*** Block opens ***
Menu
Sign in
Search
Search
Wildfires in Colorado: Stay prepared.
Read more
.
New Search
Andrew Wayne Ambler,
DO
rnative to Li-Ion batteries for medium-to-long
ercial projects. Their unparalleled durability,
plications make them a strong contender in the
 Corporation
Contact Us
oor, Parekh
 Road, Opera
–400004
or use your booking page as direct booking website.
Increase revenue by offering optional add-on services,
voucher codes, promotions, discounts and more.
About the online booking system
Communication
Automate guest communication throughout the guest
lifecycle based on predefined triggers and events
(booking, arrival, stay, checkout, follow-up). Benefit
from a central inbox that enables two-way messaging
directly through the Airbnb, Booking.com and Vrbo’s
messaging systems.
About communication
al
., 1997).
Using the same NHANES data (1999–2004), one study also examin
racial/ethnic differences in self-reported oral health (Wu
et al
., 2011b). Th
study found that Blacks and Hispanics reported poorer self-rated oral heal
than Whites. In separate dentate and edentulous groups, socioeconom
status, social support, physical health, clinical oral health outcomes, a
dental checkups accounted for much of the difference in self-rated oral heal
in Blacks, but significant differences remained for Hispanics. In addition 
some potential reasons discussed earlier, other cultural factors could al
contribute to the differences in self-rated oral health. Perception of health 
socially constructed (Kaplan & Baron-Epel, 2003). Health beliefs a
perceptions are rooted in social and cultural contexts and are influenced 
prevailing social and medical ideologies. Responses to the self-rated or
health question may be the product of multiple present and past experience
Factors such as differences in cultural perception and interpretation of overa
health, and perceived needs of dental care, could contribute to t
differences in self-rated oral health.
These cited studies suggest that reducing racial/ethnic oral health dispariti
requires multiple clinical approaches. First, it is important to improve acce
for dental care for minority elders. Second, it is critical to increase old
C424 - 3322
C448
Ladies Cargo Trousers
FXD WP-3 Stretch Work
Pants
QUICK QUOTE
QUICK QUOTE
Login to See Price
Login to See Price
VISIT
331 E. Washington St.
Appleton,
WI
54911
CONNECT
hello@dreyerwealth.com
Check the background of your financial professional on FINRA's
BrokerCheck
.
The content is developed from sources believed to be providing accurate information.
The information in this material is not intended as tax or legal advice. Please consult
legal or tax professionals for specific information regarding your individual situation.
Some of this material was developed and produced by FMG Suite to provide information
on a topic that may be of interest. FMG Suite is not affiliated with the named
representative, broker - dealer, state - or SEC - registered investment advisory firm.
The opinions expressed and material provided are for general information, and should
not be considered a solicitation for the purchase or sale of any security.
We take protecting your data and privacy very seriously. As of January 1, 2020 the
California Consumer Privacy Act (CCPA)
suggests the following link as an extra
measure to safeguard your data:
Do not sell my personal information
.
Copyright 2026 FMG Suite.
*** Block closes ***
Requirement >> Print all the data exactly.

Task result >>
Menu
Sign in
Search
Search
Wildfires in Colorado: Stay prepared.
Read more
.
New Search
Andrew Wayne Ambler,
DO
rnative to Li-Ion batteries for medium-to-long
ercial projects. Their unparalleled durability,
plications make them a strong contender in the
 Corporation
Contact Us
oor, Parekh
 Road, Opera
–400004
or use your booking page as direct booking website.
Increase revenue by offering optional add-on services,
voucher codes, promotions, discounts and more.
About the online booking system
Communication
Automate guest communication throughout the guest
lifecycle based on predefined triggers and events
(booking, arrival, stay, checkout, follow-up). Benefit
from a central inbox that enables two-way messaging
directly through the Airbnb, Booking.com and Vrbo’s
messaging systems.
About communication
al
., 1997).
Using the same NHANES data (1999–2004), one study also examin
racial/ethnic differences in self-reported oral health (Wu
et al
., 2011b). Th
study found that Blacks and Hispanics reported poorer self-rated oral heal
than Whites. In separate dentate and edentulous groups, socioeconom
status, social support, physical health, clinical oral health outcomes, a
dental checkups accounted for much of the difference in self-rated oral heal
in Blacks, but significant differences remained for Hispanics. In addition 
some potential reasons discussed earlier, other cultural factors could al
contribute to the differences in self-rated oral health. Perception of health 
socially constructed (Kaplan & Baron-Epel, 2003). Health beliefs a
perceptions are rooted in social and cultural contexts and are influenced 
prevailing social and medical ideologies. Responses to the self-rated or
health question may be the product of multiple present and past experience
Factors such as differences in cultural perception and interpretation of overa
health, and perceived needs of dental care, could contribute to t
differences in self-rated oral health.
These cited studies suggest that reducing racial/ethnic oral health dispariti
requires multiple clinical approaches. First, it is important to improve acce
for dental care for minority elders. Second, it is critical to increase old
C424 - 3322
C448
Ladies Cargo Trousers
FXD WP-3 Stretch Work
Pants
QUICK QUOTE
QUICK QUOTE
Login to See Price
Login to See Price
VISIT
331 E. Washington St.
Appleton,
WI
54911
CONNECT
hello@dreyerwealth.com
Check the background of your financial professional on FINRA's
BrokerCheck
.
The content is developed from sources believed to be providing accurate information.
The information in this material is not intended as tax or legal advice. Please consult
legal or tax professionals for specific information regarding your individual situation.
Some of this material was developed and produced by FMG Suite to provide information
on a topic that may be of interest. FMG Suite is not affiliated with the named
representative, broker - dealer, state - or SEC - registered investment advisory firm.
The opinions expressed and material provided are for general information, and should
not be considered a solicitation for the purchase or sale of any security.
We take protecting your data and privacy very seriously. As of January 1, 2020 the
California Consumer Privacy Act (CCPA)
suggests the following link as an extra
measure to safeguard your data:
Do not sell my personal information
.
Copyright 2026 FMG Suite.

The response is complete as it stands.